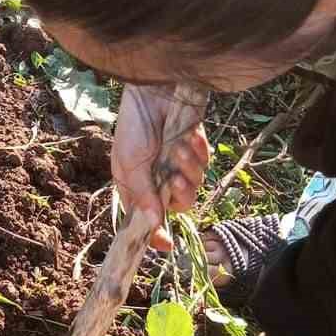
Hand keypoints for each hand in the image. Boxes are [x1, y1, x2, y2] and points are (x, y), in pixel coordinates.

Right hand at [112, 85, 208, 251]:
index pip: (146, 218)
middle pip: (178, 205)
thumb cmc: (135, 124)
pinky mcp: (196, 151)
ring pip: (195, 185)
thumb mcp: (131, 161)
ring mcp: (178, 165)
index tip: (166, 244)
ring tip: (179, 148)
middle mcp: (158, 179)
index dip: (155, 233)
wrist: (157, 90)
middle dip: (180, 194)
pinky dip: (198, 153)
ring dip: (188, 169)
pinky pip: (205, 164)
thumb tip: (151, 225)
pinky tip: (189, 137)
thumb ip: (142, 193)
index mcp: (136, 185)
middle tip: (175, 180)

•••••

Copy out, word for word, the part of the entries above that begins at the line with "middle pip: (178, 205)" and ends at the line with "index mcp: (136, 185)", including both.

middle pip: (178, 205)
thumb cmc: (135, 124)
pinky mcp: (196, 151)
ring pip: (195, 185)
thumb mcp: (131, 161)
ring mcp: (178, 165)
index tip: (166, 244)
ring tip: (179, 148)
middle mcp: (158, 179)
index dip: (155, 233)
wrist: (157, 90)
middle dip: (180, 194)
pinky dip: (198, 153)
ring dip: (188, 169)
pinky pip: (205, 164)
thumb tip: (151, 225)
pinky tip: (189, 137)
thumb ip: (142, 193)
index mcp: (136, 185)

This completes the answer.